## [Text block]

§ §

Like so many stories, this one started with infatuation.
Already a seasoned crook, Dillinger learned all about Mary Jenkins Longnaker, an unhappily married 23-year-old Dayton resident, while in the Indiana State Penitentiary with her brother, convicted murder James Jenkins.
The handsome Indianapolis native also learned how to carry out bank robberies while in the Michigan City Prison in Indiana, according to Oliver's research.
There was simply just something about Mary, and Dillinger evidently could not wait to hook up with the pretty brunette. He drove a battered Model A Ford here shortly after being released from the pen on May 22, 1933, according to the Dayton Daily News article "Dayton’s connection to Dillinger: Bank robber came here for love."As the car traveled on West First Street, Dillinger yelled at passers-by in attempt to find Longnaker. The 23-year-old was out-of-town at the time, so Dillinger passed himself off as her brother and rented a room.

§ §

## [Available data]
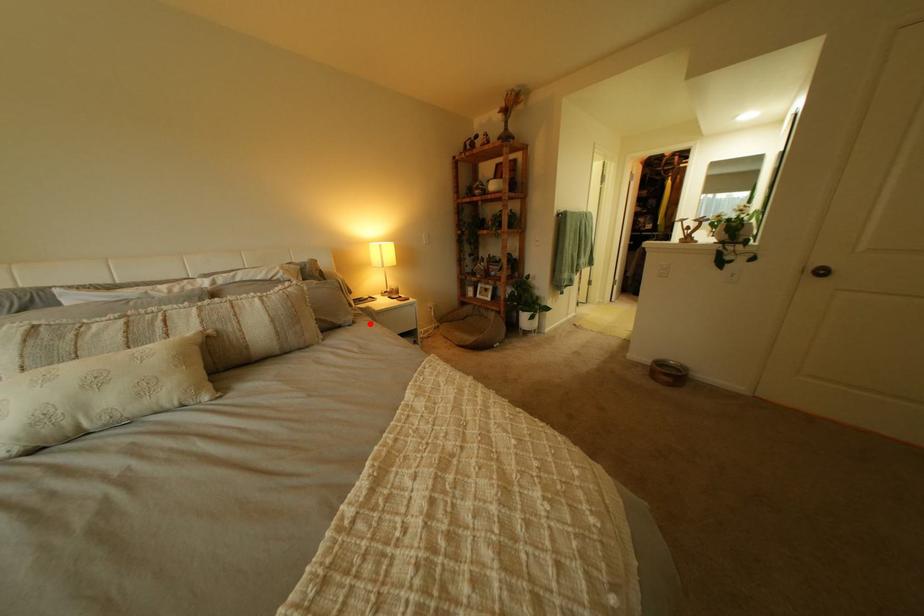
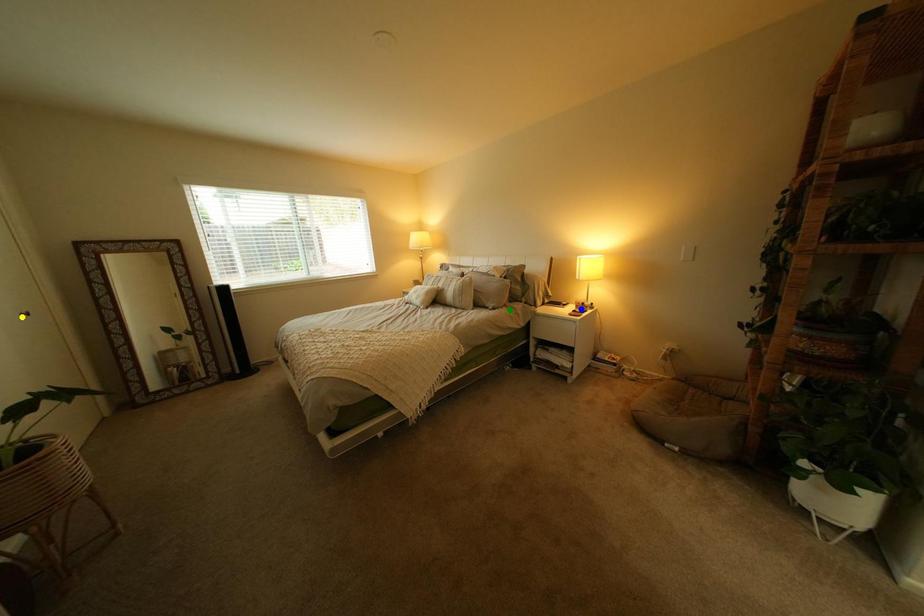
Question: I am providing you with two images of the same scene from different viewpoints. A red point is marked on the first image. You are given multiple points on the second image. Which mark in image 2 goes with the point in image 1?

§ §

## [Things to do]
1 - Answer these questions using the text about Dillinger.
(a) How old was Mary Jenkins Longnaker?
(b) On what date was Dillinger released from the pen?
(c) What car did Dillinger drive to Dayton?
2 - Rewrite the passage of the text about Dillinger from "Like so many" to "to Oliver's research.", swapping "handsome" for "charming".
The data on this page come from a different source than the text.

## [Exercise results]
1 -
(a) She was 23 years old.
(b) He was released on May 22, 1933.
(c) He drove a battered Model A Ford.

2 -
Like so many stories, this one started with infatuation.
Already a seasoned crook, Dillinger learned all about Mary Jenkins Longnaker, an unhappily married 23-year-old Dayton resident, while in the Indiana State Penitentiary with her brother, convicted murder James Jenkins.
The charming Indianapolis native also learned how to carry out bank robberies while in the Michigan City Prison in Indiana, according to Oliver's research.